Wie ein Wintertag in Berlin

Berlin – eine Stadt der Gegensätze und Gemeinsamkeiten. Straßen voller Müll und Schätze. Ein Ort, der ständig im Wandel ist, niemals stillsteht – im Kern trotzdem immer ungeschönt roh bleibt. In den Reinbeckhallen in Berlin Oberschöneweide hängen noch bis Ende Mai über 200 Fotografien von 23 Künstler*innen, die die deutsche Hauptstadt zwischen 1945 und 2000 zeigen. Jahrzehnte geprägt vom Wiederaufbau nach dem zweiten Krieg und der Wiedervereinigung nach dem Mauerfall.

Candice Hamelin, die Kuratorin, baute einen fotografischen Zeitstrahl, der in drei Etappen zu durchstreifen ist. Die Ausstellung ähnelt einem kalten Wintertag in Berlin. An den hohen weißen Wänden hängen fast nur Schwarz-Weiß-Fotos. Die Beleuchtung ist hell und kühl, wie Sonnenlicht, das, wie oft in Berlin, durch eine Wolkendecke lugt. Alle Künstler*innen zeichnen durch ihre Arbeiten ein individuelles Bild von Berlin. Sei es durch Dokumentar-, Straßen-, Architektur-, Konzept-, Porträt- oder Experimentalfotografie. Berlins Vielfalt spiegelt sich in den verschiedenen Arten der Fotografie und in den ausgewählten Künstler*innen wider. Es fällt auf, dass der Fokus immer wieder auf die Menschen der Stadt – die Berliner*innen, gerückt wird. Denn was wäre diese Großstadt ohne ihre Bewohner*innen? Kahl, wie die weißen Wände der Reinbeckhallen. 

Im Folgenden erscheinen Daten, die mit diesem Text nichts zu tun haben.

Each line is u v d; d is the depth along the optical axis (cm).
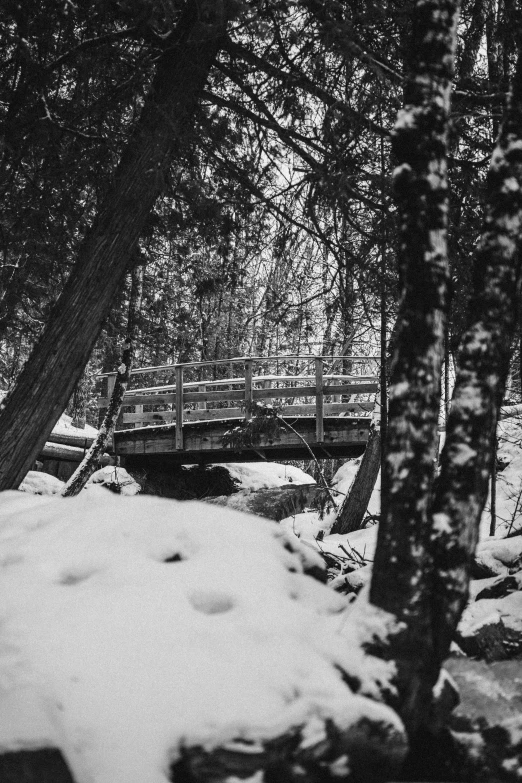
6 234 702
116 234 589
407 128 348
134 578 288
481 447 330
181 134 626
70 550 311
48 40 593
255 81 667
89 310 578
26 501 400
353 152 661
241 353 2256
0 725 232
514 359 834
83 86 630
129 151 610
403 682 285
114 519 331
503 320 344
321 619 301
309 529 1090
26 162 677
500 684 366
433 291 333
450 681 317
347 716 251
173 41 625
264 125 650
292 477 1551
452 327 666
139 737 234
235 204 720
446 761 302
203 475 1428
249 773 234
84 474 987
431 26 356
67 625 262
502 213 353
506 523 944
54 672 245
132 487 1325
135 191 596
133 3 546
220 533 326
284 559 329
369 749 252
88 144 652
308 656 270
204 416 1368
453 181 658
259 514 1158
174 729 237
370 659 285
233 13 540
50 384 563
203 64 622
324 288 755
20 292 724
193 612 275
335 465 2061
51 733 232
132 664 250
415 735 287
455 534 318
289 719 243
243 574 301
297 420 1255
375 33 646
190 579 291
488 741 306
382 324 767
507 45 676
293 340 1598
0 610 275
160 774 229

Intuitiv beginnt man den Rundgang mit dem Abschnitt 1945–1960. Man begegnet zuerst Menschen in einer zerbombten Stadt, umgeben von Trümmern, die Herbert Hensky unmittelbar nach dem Ende des Zweiten Weltkrieges fotografierte. Hensky setzte die Stadtruinen als Stilmittel ein, indem er zum Beispiel entlang der Spree mit Hilfe der Spiegelungen der zerstörten Häuser im Wasser seine Fotografien komponierte. Seine Werke zeigen den Alltag der Menschen in einer Stadt, die Schritt für Schritt die Spuren des Krieges wegräumte und einen Neustart wagte. 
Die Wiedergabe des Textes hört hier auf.